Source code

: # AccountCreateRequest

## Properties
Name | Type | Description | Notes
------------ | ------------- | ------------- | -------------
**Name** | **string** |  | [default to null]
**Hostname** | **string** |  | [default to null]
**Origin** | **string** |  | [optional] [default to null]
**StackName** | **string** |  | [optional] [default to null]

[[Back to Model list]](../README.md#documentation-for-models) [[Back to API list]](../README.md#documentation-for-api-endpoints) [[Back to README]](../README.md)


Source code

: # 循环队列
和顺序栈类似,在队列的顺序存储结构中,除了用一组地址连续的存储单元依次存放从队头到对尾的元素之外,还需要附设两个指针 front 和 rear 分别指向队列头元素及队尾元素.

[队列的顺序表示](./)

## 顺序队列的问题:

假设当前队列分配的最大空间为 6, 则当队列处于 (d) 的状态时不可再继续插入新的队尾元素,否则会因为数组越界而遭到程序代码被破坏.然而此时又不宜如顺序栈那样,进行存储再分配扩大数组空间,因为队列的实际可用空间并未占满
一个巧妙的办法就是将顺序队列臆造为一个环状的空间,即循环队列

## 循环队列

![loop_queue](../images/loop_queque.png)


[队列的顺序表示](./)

Problem:
When the records above are checked line by line, how many lines contain the word "string"? Please give only that number.

Solution to this exercise:
4